Procuró aclararse la voz. No debía mostrar a esos yanquis que tenía miedo. Debía aparecer ante ellos tan bonita como natural.

—¿El capitán?

—Yo soy uno de los capitanes —dijo un hombre grueso que llevaba la guerrera desabrochada. —Quisiera ver a un preso. Al capitán Rhett Butler. —¿Otra vez a Butler? ¡Es un hombre muy popular! —exclamó el capitán quitándose de la boca un masticado cigarro—. ¿Es usted pariente suyo, señora?

—Sí..., sí..., su hermana... El gordo se rió otra vez.

—Debe de tener muchas hermanas. Una de ellas estuvo ayer aquí. Scarlett se sonrojó. ¡Alguna de esas mujeres con las que Rhett trataba; probablemente la Watling! Y estos yanquis creían que ella era otra por el estilo. Era inaguantable. Ni siquiera por salvar a Tara se quedaría allí un minuto más si había de ser insultada. Giró hacia la puerta y asió con cólera el picaporte, pero otro oficial se puso prontamente a su lado. Era joven, iba bien afeitado y tenía unos ojos juveniles, sonrientes y amables.
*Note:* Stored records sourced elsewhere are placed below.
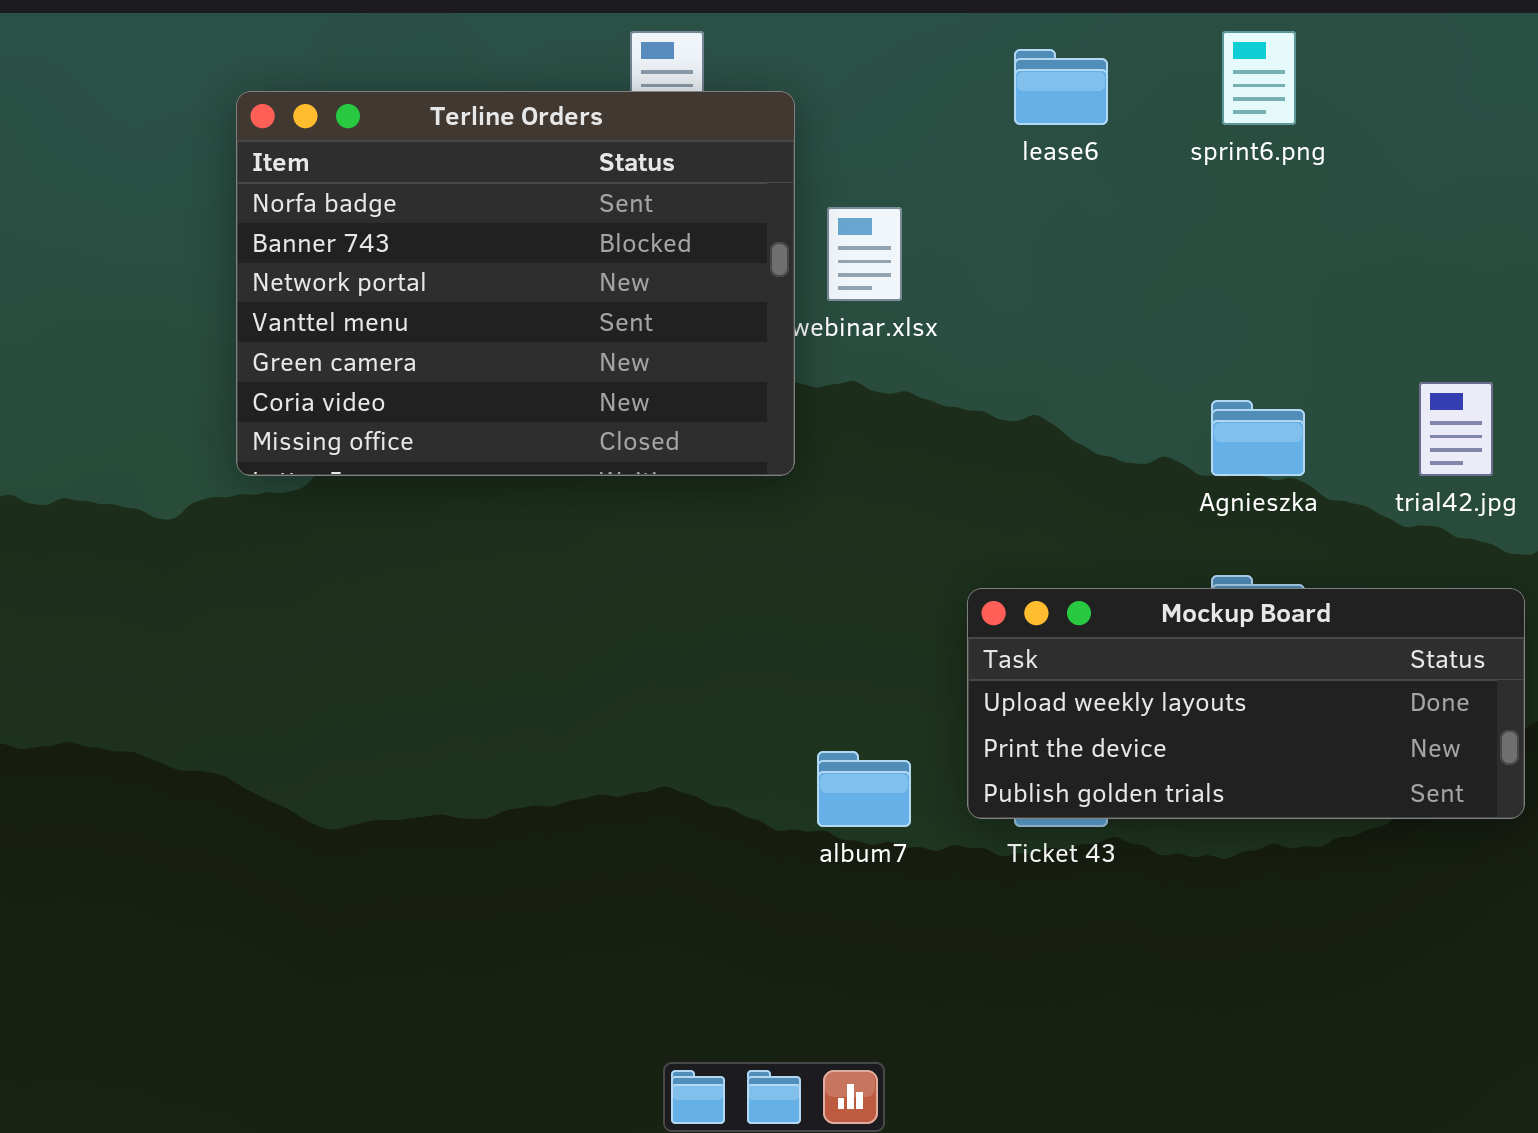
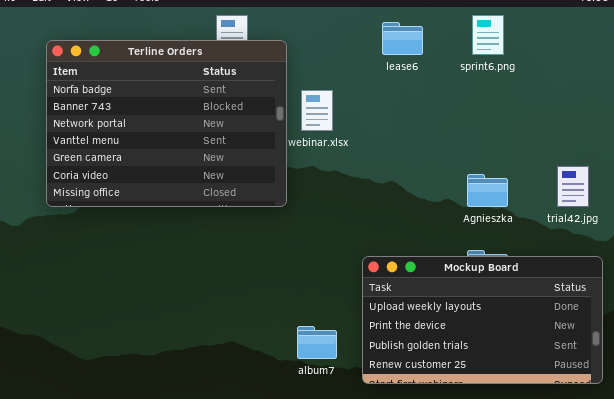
Mockup Board: [967,588,1525,819] -> [362,256,603,384], resized

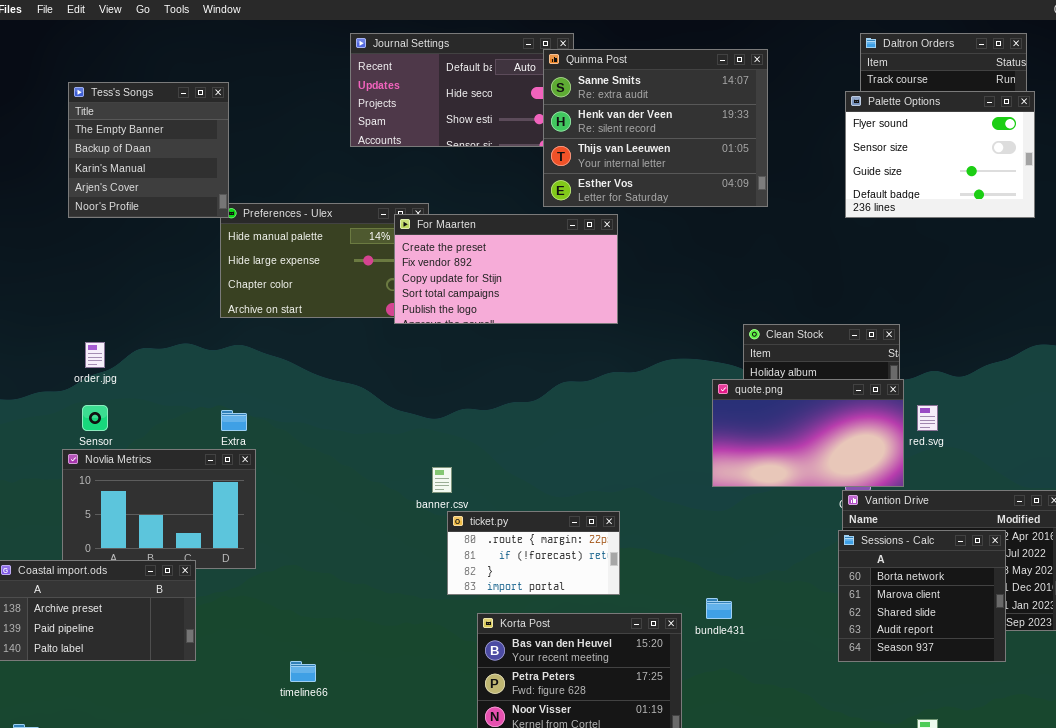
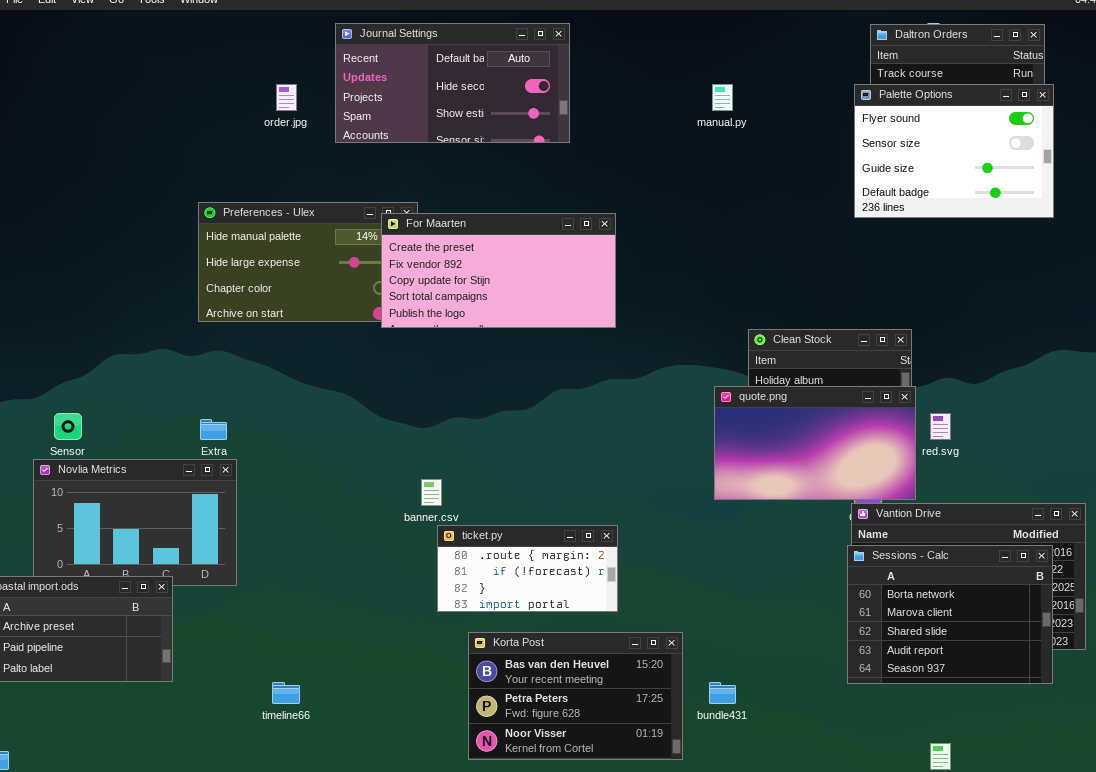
Quinma Post: [543,49,768,207] -> none, closed
Tess's Songs: [68,82,229,218] -> none, closed
order.jpg: [85,342,105,368] -> [276,84,297,111], moved
Sessions - Calc: [838,530,1006,662] -> [847,545,1053,684], resized
bundle431: [706,598,732,619] -> [709,682,736,704], moved

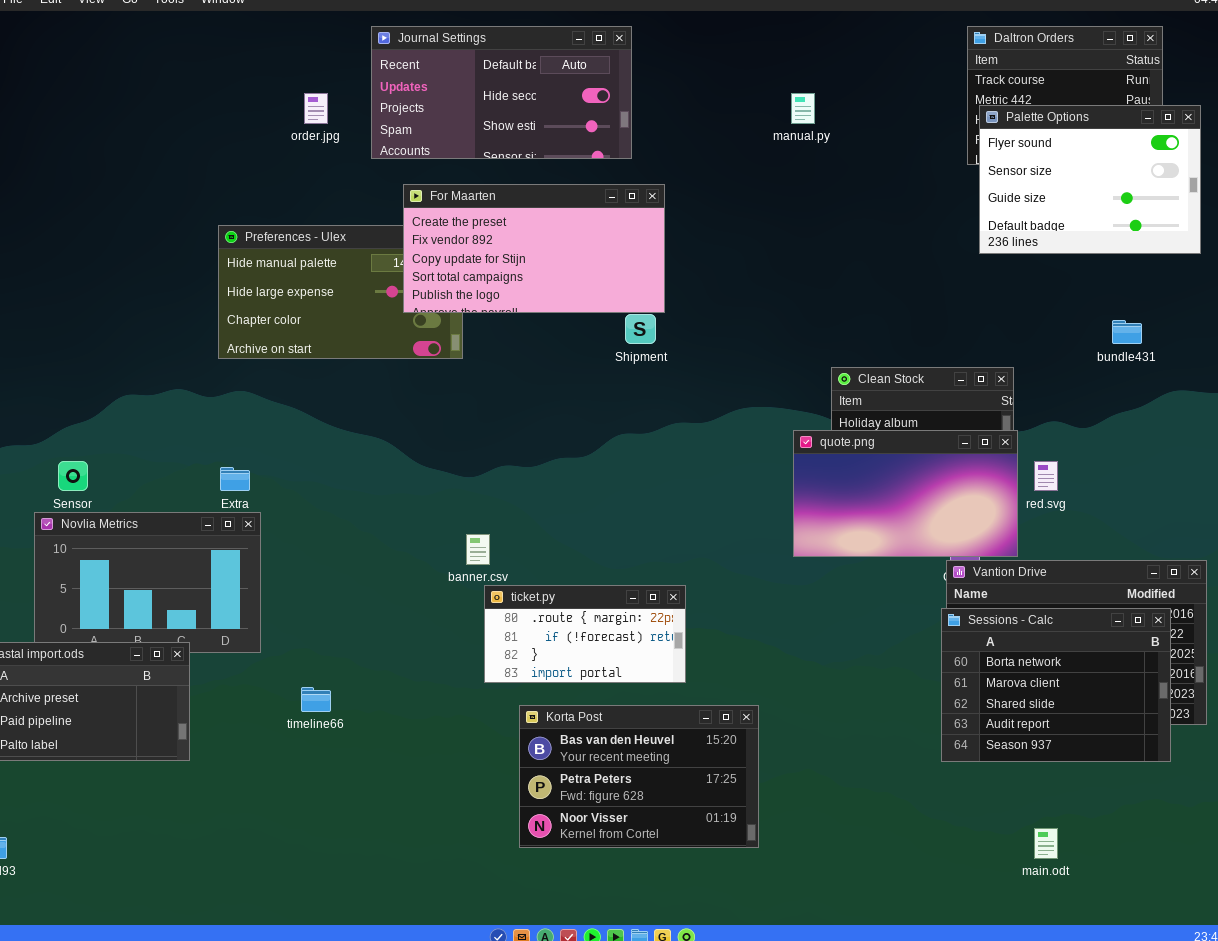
Palette Options: [854,84,1054,218] -> [979,105,1201,254], moved
For Maarten: [381,213,616,328] -> [403,184,665,313], moved
timeline66: [272,682,300,704] -> [301,687,331,712], moved
bundle431: [709,682,736,704] -> [1112,320,1142,344], moved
—Un instante, señora. ¿No quiere sentarse aquí, junto a la lumbre? Aquí no se siente frío. Voy a ver lo que se puede hacer. ¿Cómo se llama usted? El preso rehusó ver a la... la señora que vino a verle ayer. Scarlett se sentó en la silla que le ofrecieron, mirando airada al derrotado capitán grueso, y dio su nombre. El simpático joven se echó el capote encima y salió de la habitación. Los otros se agruparon al otro extremo de la mesa, en donde hablaron en voz baja hojeando papeles. Ella extendió los pies con elegancia hacia la lumbre, percatándose entonces de lo fríos que estaban y lamentando no haber puesto un pedazo de cartón para tapar el agujero en la suela de uno de los zapatos. A poco, se oyeron murmullos de voces al otro lado de la puerta, y sonó la risa de Rhett. Se abrió la puerta, una corriente de aire frío barrió la estancia y apareció Rhett, sin sombrero, con una capa echada descuidadamente sobre los hombros. Estaba sucio y sin afeitar y no llevaba corbata, pero se mostraba altanero como siempre, a pesar de su desaliño, y sus vivos ojos oscuros parecieron saltar gozosamente al verla.

—¡Scarlett!

Tomó entre las suyas ambas manos de la joven. Como siempre, había algo cálido, vital y fortalecedor en su simple apretón de manos. Antes de que Scarlett se diese cuenta, él se había inclinado y la había besado en la mejilla, haciéndole cosquillas con el bigote. Al sentir el sorprendido movimiento que ella hizo para separarse, Rhett dijo: «¡Mi querida hermana!», y la miró sonriente, como si disfrutase de la impotencia de ella para eludir su caricia. Scarlett no pudo por menos que reírse al ver cómo se aprovechaba él de las circunstancias. ¡Qué pillo era! La cárcel no le había cambiado ni un ápice.

El capitán obeso murmuraba al oficial de ojos humorísticos:

—Esto no está permitido. Debía haberse quedado en el cuartel. Ya conoces las órdenes. —¡Oh, por amor de Dios, Henry! La señora se helaría en ese cobertizo.

—Bueno, bueno. Queda bajo tu responsabilidad.